# What would you guys do?



## tim975 (Oct 4, 2002)

Hey guys, I need to ask something and need your opinion. I have a friend that had a commercial plowing account, and wants to give it to me. It's about the size of a bowling alley lot, and easy to do. The thing is, I would probably have to give up one of my other accounts, which are 3 smaller four-plex apartments, each lot about the size to fit about 8 pickup trucks. I've been plowing the four-plex's for 4 years now, and the owners are good people, never had any issues at all, except one of the buildings is always full of cars, and everything has to be back-drug from behind the cars. Not to mention very little room to pile snow. I was told by my friend that the owners of his account are just as good to deal with as well. I hate to tell my customer that I can't do them anymore, since they've been really good to me. If you were in this situation, would you jump on the new account, or pass it up?


----------



## LoneCowboy (Jan 2, 2007)

do both
I don't understand why you would have to drop them?
This can't be much more than an hour or two worth of extra work.


----------



## tim975 (Oct 4, 2002)

Hello Lonecowboy, I was looking at it this way. I have a route set up for all my accounts, and I do them according to the time they need to be done by. Almost all of my accounts need to be done very early in the morning, including the few four-plex's. This new account needs done by 10:00 AM. That way it would give me extra time in the early morning to do the rest of my accounts, and I can do this one last. I just didn't want to overload myself, that's all.


----------



## powerjoke (Nov 13, 2004)

go for it who are you in busness for you or them what ever makes your life esier, Try to do both of them if you upset them you will just loose the account and thats what you will be doing anyway if you give it up and you never know they could be understanding and alow you more time my .02


----------



## LwnmwrMan22 (Jan 20, 2005)

Just add the account. If someone complains throughout the year, tell them that you're sorry, that to keep their prices low that you added an extra account, but since there's too much of a time constraint, that next year you'll drop that account, but have to raise their rate in order to keep the time slot open.


----------



## cet (Oct 2, 2004)

I would look at the new account as a bonus. If it doesn't have to be done until 10 then keep them both. If you don't need the extra money then do what is best for you. Just notify your customer of your decision in a timely manner so they can make other arrangements.


----------



## tim975 (Oct 4, 2002)

Thank you guys for all the great info, I really appreciate it.


----------



## Jay brown (Dec 26, 2005)

most defentally take on the account....get a sub on standby and if you need him have him make a few passes in the lot till you get there, or have him do the whole thing.


----------



## bribrius (May 5, 2007)

Jay brown;410374 said:


> most defentally take on the account....get a sub on standby and if you need him have him make a few passes in the lot till you get there, or have him do the whole thing.

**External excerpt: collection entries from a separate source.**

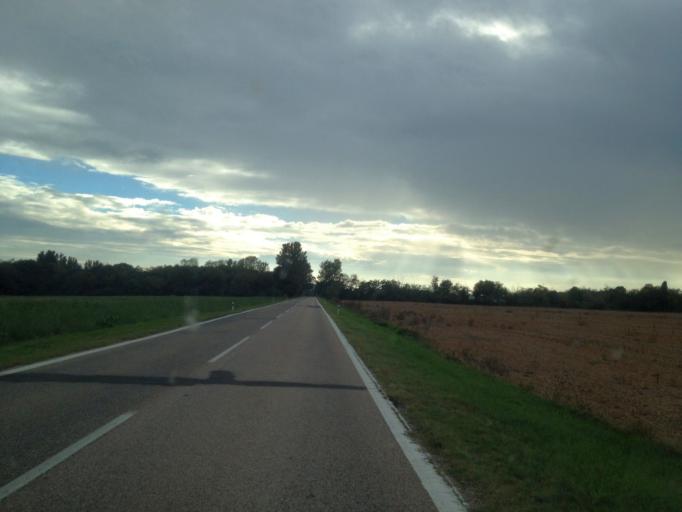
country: HU
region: Komarom-Esztergom
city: Sutto
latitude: 47.7672
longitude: 18.4221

tell him you want free bowling too.


----------



## rfed32 (Nov 4, 2005)

i would say do both...if its to much you can always find a guy to help you out...with all the people with plows these days theres got to be someone in ur area looking for work and they u can collect on him plowin and not you


----------



## LoneCowboy (Jan 2, 2007)

I'd take it
It never seems to snow at the right time for me to clear everything anyway.
I put in "cleared in 24 hours", but I never commit to a time. how I do clear by 10am if it doesn't start snowing til 5am? Can't be done.
I try of course to get it all done before they open or resi's get out in the morning, but I can't gaurantee it, despite my total ability to do everything, I don't in fact control the weather.


----------



## basher (Nov 13, 2004)

Is it easy to get to?

is it with-in reasonable travel distance from your other contracts?

do you have a plow buddy you can call if you get in a bind?

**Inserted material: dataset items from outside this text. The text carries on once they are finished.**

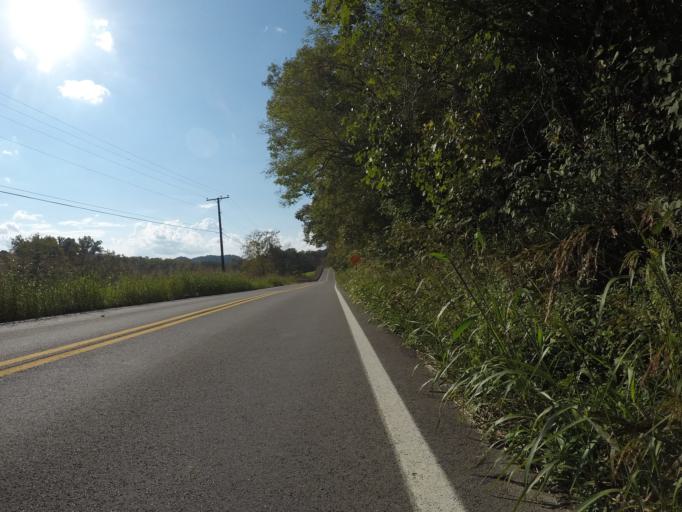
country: US
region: Ohio
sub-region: Lawrence County
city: Burlington
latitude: 38.3723
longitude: -82.5172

Is the new job a good pay?

The grass is always greener. 

A bird in the hand is worth two in the bushpayup 

God helps those who help themselves (my mothers favorite cliche)  

Go for it, if the answer to the questions are yes, if any of the answers are no think hard before taking it.


----------



## LoneCowboy (Jan 2, 2007)

too much work is a better problem to have than not enough. (since we're doing proverbs.  )


----------



## JD Dave (Mar 20, 2007)

LoneCowboy;410702 said:


> too much work is a better problem to have than not enough. (since we're doing proverbs.  )

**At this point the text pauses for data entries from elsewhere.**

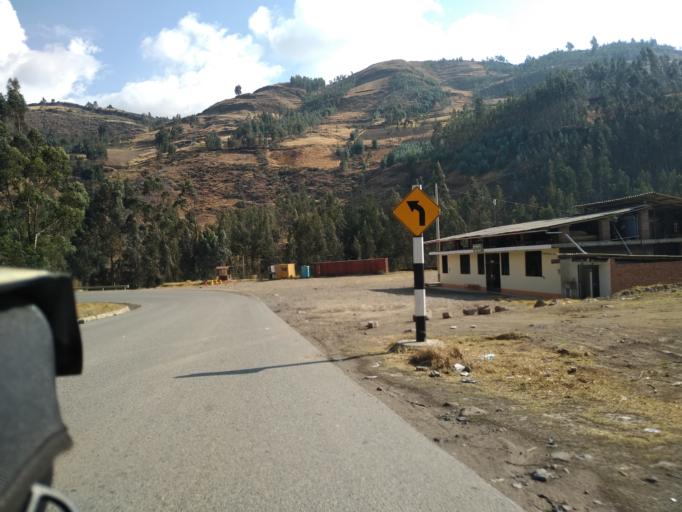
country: PE
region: La Libertad
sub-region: Provincia de Otuzco
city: Mache
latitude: -7.9975
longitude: -78.5069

"Don't bite off more than you can chew" is another LOL.


----------



## tim975 (Oct 4, 2002)

*I got dumped!*

Hey guys, sorry I've been busy but wanted to update you on what's happening. I told my friend I'd do it for him, so he went to talk to the owner, and apparently they want to give it to someone that's a "frequent customer", which my friend is, and that's why he had it, but he never knew that was the reason why he had it. Yeah, everything was great about it, the location, ease of work, good pay. I helped my friend plow this lot last year, and they know what kind of work I do. My friend said he'll keep pressure on the owner, but I won't hold my breath over it. I'll keep you posted.


----------



## Jay brown (Dec 26, 2005)

that makes sense to me. sponsor a league team there, should only cost $100. take your family bowling. we always have our christmas party at the bowling alley and it got me the job at ours.


----------



## MB3 (Oct 11, 2007)

*Keep your friend doing it*

I would tell you friend to keep the account and that you would do it for him. That way, you get to keep it, and he could help you out if you got in a jam.payup


----------



## CNY Plow (Sep 12, 2007)

*Why is he GIVING it away?*

What's the catch?
I did a Bowling lot years ago, it was an all day event - but they paid very well for it.
Resturant open for breakfast - plow by 5 am and keep clear till 3 pm.
League bowling starts at 4 pm - keep lot clear till bar closing - 3am.
Once in a while the lot would be empty enough to actually clear all the snow.


----------



## JeepPlow18 (Sep 4, 2006)

Again I would go for both.payup payup


----------



## Quality SR (Oct 25, 2006)

LoneCowboy;409920 said:


> do both
> I don't understand why you would have to drop them?
> This can't be much more than an hour or two worth of extra work.


I agree... Good luck


----------